Los Angeles — With the second and final presidential debate now over, it's hard to imagine any single event between now and the election that might significantly alter current preferences. ``I'm going to vote for Bush and hope he doesn't die in office,'' says Henry Schlotterer, a drafting inspector from Norristown, Pa. When first interviewed last month Mr. Schlotterer wasn't supporting either candidate. ``We're on the right road now and I'd like to see it continue,'' is his answer for why he chose Vice-President George Bush.
Living just a block up the street, Ilona Meers works as a secretary in Norristown. A Democrat, she was leaning toward Mr. Bush when first interviewed. She agrees with Mr. Schlotterer that Bush did a better job during the debate. Even so, she has now moved to the Dukakis side of the political ledger.
``I just wasn't happy with Dan Quayle,'' she explains, ``and I don't trust Mr. Bush because of the Iran-contra scandal.'' Mrs. Meers thinks the country needs a change and a liberal president can best do the job.
Mrs. Meers and Mr. Schlotterer are part of a Monitor survey of potential voters in Warren, Mich., and Norristown. Door-to-door interviews were conducted in September with 74 households in neighborhoods considered highly representative of swing and independent voters nationwide. Political analysts believe the final preferences of voters like these, mostly blue-collar and middle class, will determine the next president.
``I'm very confused,'' says Marie Wisniewski, a Democrat from Warren after seeing the debate. ``All they are doing is going at each other.'' She thought the debate was boring, and so are the candidates. When first interviewed last month she was undecided but leaning to Bush. Mrs. Wisniewski is now solidly in the vice-president's column.
The only reason she now supports Bush is because of his association with President Reagan. ``When you think of it, these last eight years haven't been bad. If Bush can do as well as Reagan has, then things will continue to be OK,'' she says.
Evhen Roman, a independent voter in Warren, is still leaning toward Mr. Dukakis because he feels the Massachusetts governor has a better domestic agenda. He thought both candidates did well in the debate and says his final decision, since he prefers Bush's foreign policy, will be a tough one.
``My parents came from Eastern Europe,'' he explains. ``We are very familiar with the Soviet tactics. We are afraid Mr. Dukakis is just a little naive in regard to the Soviets.'' Mr. Evhen, who works as a tool-and-die maker, expects to make his final choice in the voting booth.
Kathryn Bajkowski, a homemaker from Warren, had no candidate preferences when first interviewed last month. For a time, she and her husband leaned toward Vice-President Bush, Mrs. Bajkowski says. But then she saw his ads where he lifts up and kisses a baby, an act she thought was insincere. Then they leaned toward Governor Dukakis, but close friends who live in Massachusetts convinced them not to. It wasn't until the debate that they made their final decision.

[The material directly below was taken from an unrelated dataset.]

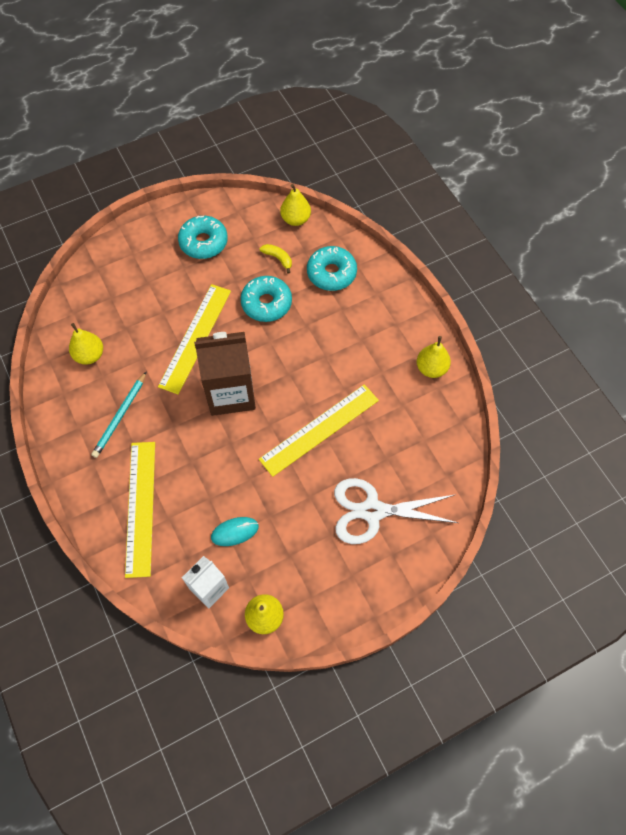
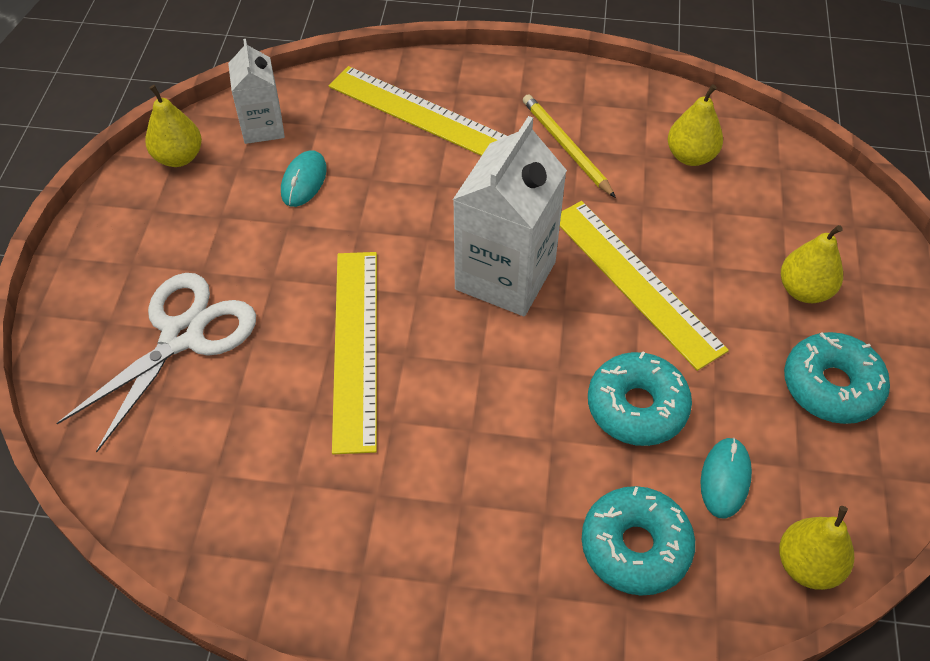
camera: 125 degrees right, 10 degrees down
turquoise pencil [91,371,147,458] -> yellow pencil [523,94,616,198]
brown carton [194,332,256,416] -> white carton [453,116,567,316]
yellow banana [260,244,292,274] -> turquoise mouse [701,438,752,519]
yellow pear [417,336,451,378] -> yellow pear moved to [781,225,843,303]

``I think they are both ding-a-lings,'' Mrs. Bajkowski said after watching the LA event. ``It's only piddly things they talk about.'' So they turned off the debate before it was over and decided to stay home on election day.
Dolly Bernadic is retired and lives in Warren, not far from Mrs. Bajkowski. A Democrat who was leaning toward Dukakis last month, Mrs. Bernadic now says she has no preference.
``They just don't show any spark,'' she says with slight disgust. ``They're just boring. There's no life in them.'' She turned off the television before the debate ended.
Although these few interviews do not constitute a scientific sampling, national polling does indicate that Bush is pulling ahead of Dukakis among undecided voters. An LA Times poll shows Bush picking up seven percentage points from the weekend before the debate to last Friday. The Republican ticket now leads by 52 to 42 percent, according to the poll of 529 debate viewers with a margin of error of plus or minus five percentage points. The survey also showed the number of undecided voters shrinking from 12 percent a week ago to just five percent after the debate.